You should see code_review listed as an MCP tool with the input schema derived from the graph’s GoapState TypedDict.

Step 4 — point Claude Desktop at the MCP endpoint#

Add to ~/.config/Claude/claude_desktop_config.json (macOS: ~/Library/Application Support/Claude/claude_desktop_config.json):

{
  "mcpServers": {
    "code_review": {
      "transport": {
        "type": "http",
        "url": "http://127.0.0.1:2024/mcp"
      }
    }
  }
}

Restart Claude Desktop. The code_review tool now appears in Claude’s tool list. Ask:

“Review PR #1234 in repo LangGOAP/LangGOAP.”

Claude calls the MCP tool, which hits langgraph dev’s /mcp endpoint, which invokes the LangGOAP code_review graph. The graph plans (fetch_diff analyze run_static_checks draft_review post_review), executes each action, and returns the final world_state — review posted to GitHub.

What just happened (architecturally)#

  • LangGOAP wrote zero MCP code.
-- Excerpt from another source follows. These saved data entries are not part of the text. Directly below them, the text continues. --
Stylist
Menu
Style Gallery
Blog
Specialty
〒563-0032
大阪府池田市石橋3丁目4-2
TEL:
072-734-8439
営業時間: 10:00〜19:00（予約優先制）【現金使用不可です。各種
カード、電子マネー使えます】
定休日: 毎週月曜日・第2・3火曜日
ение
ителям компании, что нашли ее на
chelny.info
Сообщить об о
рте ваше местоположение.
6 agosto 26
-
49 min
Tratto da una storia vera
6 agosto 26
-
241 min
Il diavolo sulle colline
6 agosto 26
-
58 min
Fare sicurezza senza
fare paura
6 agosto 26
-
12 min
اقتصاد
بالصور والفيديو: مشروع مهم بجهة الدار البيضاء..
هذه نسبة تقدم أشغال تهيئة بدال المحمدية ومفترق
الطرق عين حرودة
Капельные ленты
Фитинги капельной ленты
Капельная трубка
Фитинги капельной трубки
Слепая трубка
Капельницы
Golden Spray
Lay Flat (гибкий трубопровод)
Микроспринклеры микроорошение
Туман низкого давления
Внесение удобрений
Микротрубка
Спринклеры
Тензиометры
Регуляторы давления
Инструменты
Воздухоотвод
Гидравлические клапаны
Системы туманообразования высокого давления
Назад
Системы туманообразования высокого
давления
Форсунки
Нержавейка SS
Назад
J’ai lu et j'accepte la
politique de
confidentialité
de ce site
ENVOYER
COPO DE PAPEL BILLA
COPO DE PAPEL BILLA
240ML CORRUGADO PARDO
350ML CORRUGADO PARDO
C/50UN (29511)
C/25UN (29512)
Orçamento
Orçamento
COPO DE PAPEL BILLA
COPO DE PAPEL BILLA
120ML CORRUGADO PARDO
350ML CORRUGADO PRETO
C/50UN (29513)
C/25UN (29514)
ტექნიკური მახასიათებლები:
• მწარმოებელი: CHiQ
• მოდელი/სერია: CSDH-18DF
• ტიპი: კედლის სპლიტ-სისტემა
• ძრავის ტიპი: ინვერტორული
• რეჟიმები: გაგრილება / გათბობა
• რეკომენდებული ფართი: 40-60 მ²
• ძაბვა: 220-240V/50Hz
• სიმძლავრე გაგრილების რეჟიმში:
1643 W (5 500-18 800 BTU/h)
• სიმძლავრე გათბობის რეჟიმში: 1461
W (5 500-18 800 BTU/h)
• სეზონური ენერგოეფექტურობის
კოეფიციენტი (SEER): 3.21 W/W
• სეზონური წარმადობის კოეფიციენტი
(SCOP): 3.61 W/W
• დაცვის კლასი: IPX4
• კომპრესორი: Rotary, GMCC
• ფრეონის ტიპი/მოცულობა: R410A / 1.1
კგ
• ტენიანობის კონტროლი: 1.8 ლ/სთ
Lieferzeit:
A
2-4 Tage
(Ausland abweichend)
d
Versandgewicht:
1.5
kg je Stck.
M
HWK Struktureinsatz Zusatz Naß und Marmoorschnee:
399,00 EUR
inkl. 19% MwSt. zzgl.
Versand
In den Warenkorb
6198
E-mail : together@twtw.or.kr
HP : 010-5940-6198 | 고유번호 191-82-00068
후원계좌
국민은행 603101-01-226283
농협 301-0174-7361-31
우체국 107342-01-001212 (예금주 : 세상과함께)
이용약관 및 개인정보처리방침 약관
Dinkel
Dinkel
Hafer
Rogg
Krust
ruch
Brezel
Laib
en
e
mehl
The transport, tool listing, request lifecycle, and JSON-RPC framing are all LangGraph’s responsibility — exactly the layering CLAUDE.md’s first-class LangChain ecosystem citizen rule prescribes.

  • The user-facing surface from LangGOAP is two things: the GoapGraph builder you already write, and the scaffold_deployment helper that gets you to a deployable directory in one call.

  • Every other MCP feature LangGraph adds in the future (streaming progress events, capability negotiation, multi-tool deployments, authentication) flows through automatically — we don’t have to re-implement them in LangGOAP.

  • For deployments that need richer MCP tool descriptions than the TypedDict-derived defaults (e.g. semantic info from GoalSpec), the right home for that enhancement is upstream in langgraph-api rather than a parallel layer here.

See langgoap/integrations/langgraph_deploy.py for the scaffolder source and tests/integration/test_langgraph_deploy_scaffold.py for the integration-test contract this notebook builds on.

Next steps#

  • Replace the stub execute callables with real GitHub / LangChain tool calls; the scaffolder makes no assumption about action implementations.

  • Pair langgoap deploy-init with langgraph dev for local iteration; switch to langgraph deploy for hosted production deployments. Both serve /mcp by default.

  • See examples/tutorials/deepagents_integration.ipynb for embedding a GoapGraph as a tool inside another agent instead of (or in addition to) deploying it standalone.